References (country)	Sample size	Study populations	Major findings
Morris et al. (15) (USA)	132	Chronic ART-treated PLWH; cross-sectional analysis	βDG was elevated in the plasma of PLWH and associated with plasma levels of IL-8, TNF-α, and frequency of CD38+ and HLA-DR+ CD8+ T cells. Elevated βDG was associated with cardiopulmonary dysfunction.
Hoenigl et al. (17) (USA)	41	Chronic ART-treated PLWH; cross-sectional analysis	Plasma level of βDG was positively associated with plasma levels of neopterin and IL-6.
Hoenigl et al. (19) (USA)	11	PLWH in early stage of infection, before and after ART; cross-sectional analysis	Elevated plasma levels of βDG was inversely correlated with abundance of Lactobacillales in the distal gut.
Hoenigl et al. (16) (USA)	21	Chronic ART-treated PLWH; cross-sectional analysis	βDG was elevated in the plasma and CSF of PLWH and positively associated with neurocognitive dysfunction.
Hoenigl et al. (18) (USA)	451	PLWH before and after ART; cross-sectional analysis	Multivariate analysis showed that pre-event plasma levels of βDG and LBP was independently associated with increased risk of non-AIDS events.

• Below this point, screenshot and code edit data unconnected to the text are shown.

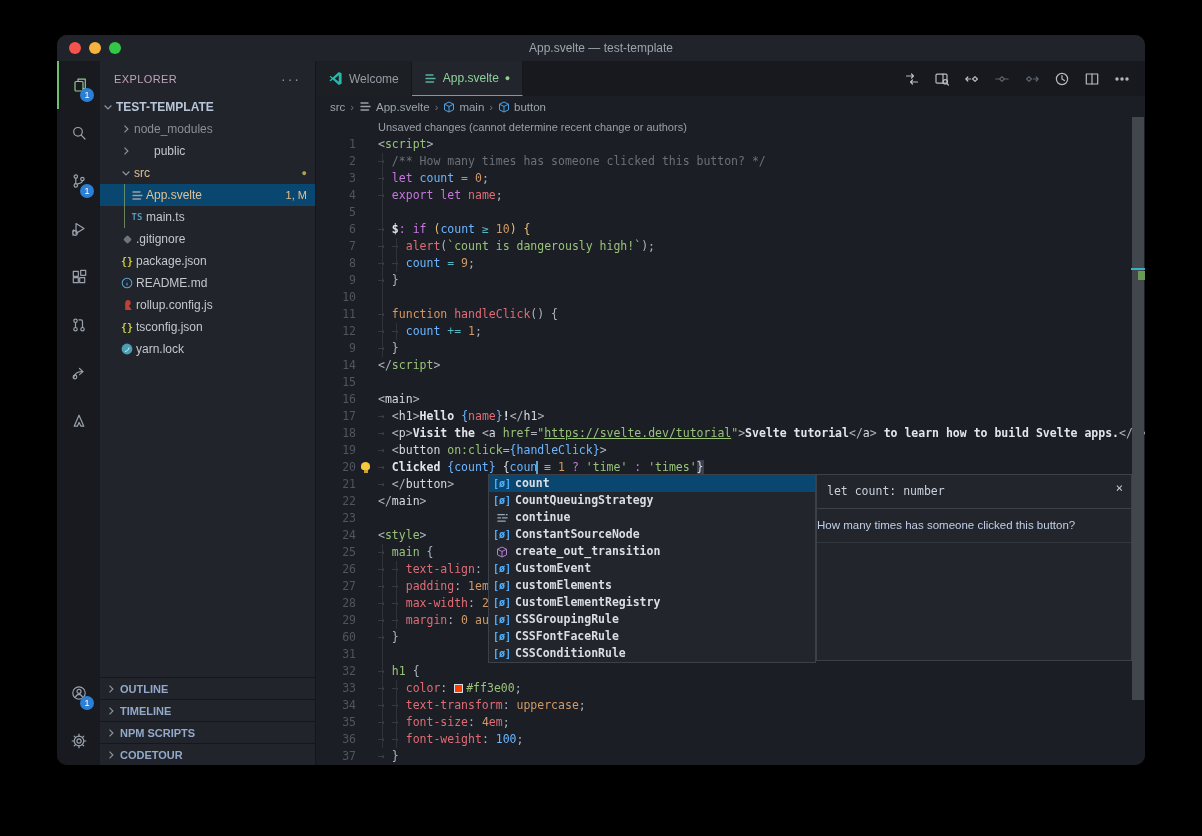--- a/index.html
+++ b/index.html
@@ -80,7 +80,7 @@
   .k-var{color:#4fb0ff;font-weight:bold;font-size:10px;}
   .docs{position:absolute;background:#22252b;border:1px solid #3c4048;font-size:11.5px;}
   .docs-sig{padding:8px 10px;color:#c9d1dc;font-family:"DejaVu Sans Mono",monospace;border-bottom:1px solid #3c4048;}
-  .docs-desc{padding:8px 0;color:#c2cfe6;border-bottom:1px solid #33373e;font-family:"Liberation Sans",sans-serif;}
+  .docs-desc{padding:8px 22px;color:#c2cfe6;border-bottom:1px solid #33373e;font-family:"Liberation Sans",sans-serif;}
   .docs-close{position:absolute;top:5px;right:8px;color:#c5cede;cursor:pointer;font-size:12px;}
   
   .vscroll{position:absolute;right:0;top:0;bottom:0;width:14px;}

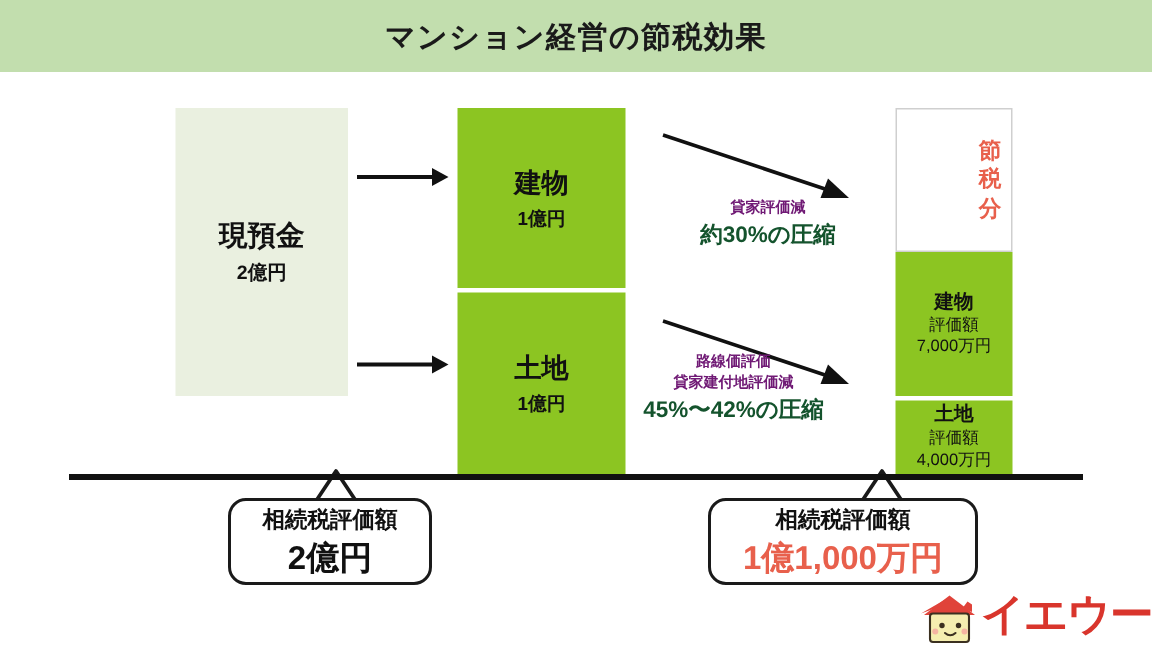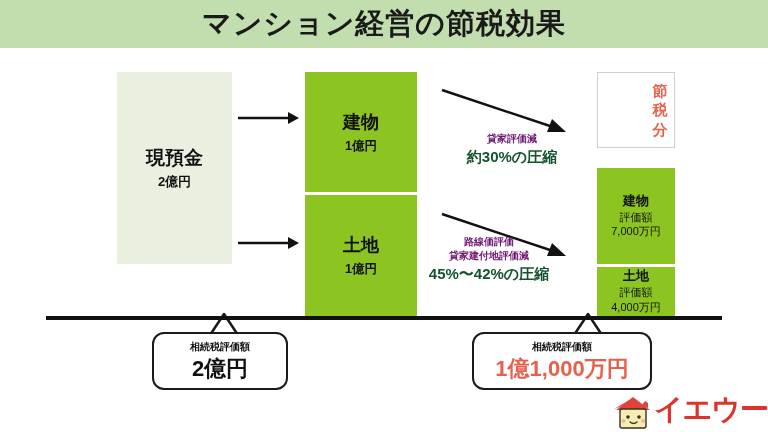--- a/index.html
+++ b/index.html
@@ -20,7 +20,7 @@
   .header-title{
     position:absolute;left:0;top:0;width:768px;height:48px;
     display:flex;align-items:center;justify-content:center;
-    font-size:29px;font-weight:bold;color:#1a1a1a;
+    font-size:20px;font-weight:bold;color:#1a1a1a;
     letter-spacing:1px;
   }
 

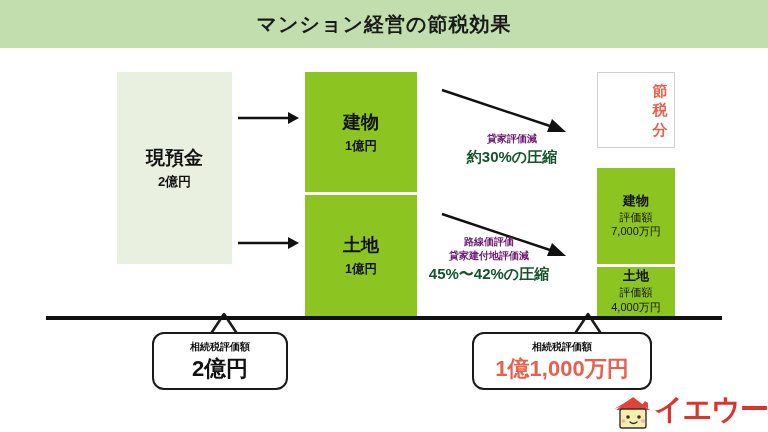--- a/index.html
+++ b/index.html
@@ -64,7 +64,7 @@
     text-align:center;
   }
   .rs-seg.saving{
-    top:0;height:76px;background:#ffffff;border:1px solid #cfcfcf;padding-left:48px;
+    top:0;height:96px;background:#ffffff;border:1px solid #cfcfcf;padding-left:48px;
   }
   .rs-seg.bldg{top:96px;height:96px;background:#8cc522;}
   .rs-seg.land{top:195px;height:49px;background:#8cc522;}

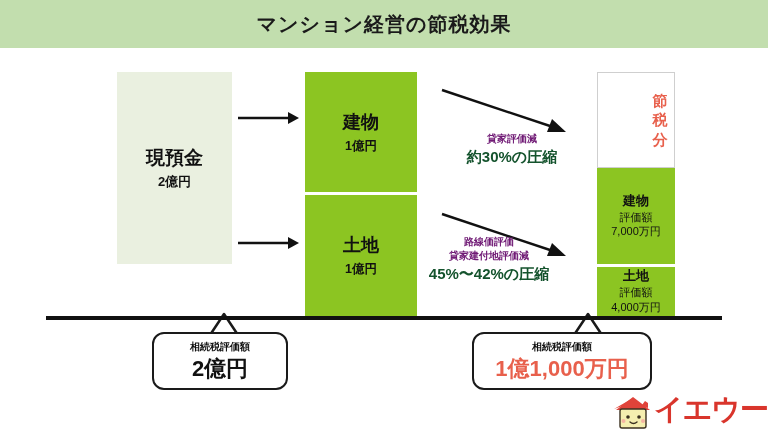--- a/index.html
+++ b/index.html
@@ -89,7 +89,7 @@
     display:flex;flex-direction:column;align-items:center;justify-content:center;
     text-align:center;
   }
-  .callout-l1{font-size:10px;font-weight:bold;color:#111;line-height:1.3;}
+  .callout-l1{font-size:15px;font-weight:bold;color:#111;line-height:1.3;}
   .callout-l2{font-size:22px;font-weight:bold;color:#111;line-height:1.25;margin-top:2px;}
   .callout-l2.red{color:#e8604c;}
   .tail-svg{position:absolute;overflow:visible;}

Mehraj et al. (20) (Canada)	146	PLWH in early and chronic stages, ART-treated and untreated; longitudinal and cross sectional analysis	Plasma levels of βDG was associated with plasma viral load, I-FABP, LPS, markers of IDO-1 metabolism, and frequency of Tregs. Expression of βDG-specific receptors, Dectin-1 and NKp30, was inversely correlated with plasma levels of βDG but not LPS. PLWH who initiated ART early had lower levels of plasma βDG and elevated βDG did not normalize despite long-term ART.

PLWH, People living with HIV; ART, Antiretroviral Therapy; βDG, (1→3)-β-D-Glucan; LPS, Lipopolysaccharide; LBP, LPS Binding Protein; I-FABP, Intestinal Fatty Acid Binding Protein (marker of epithelial gut damage).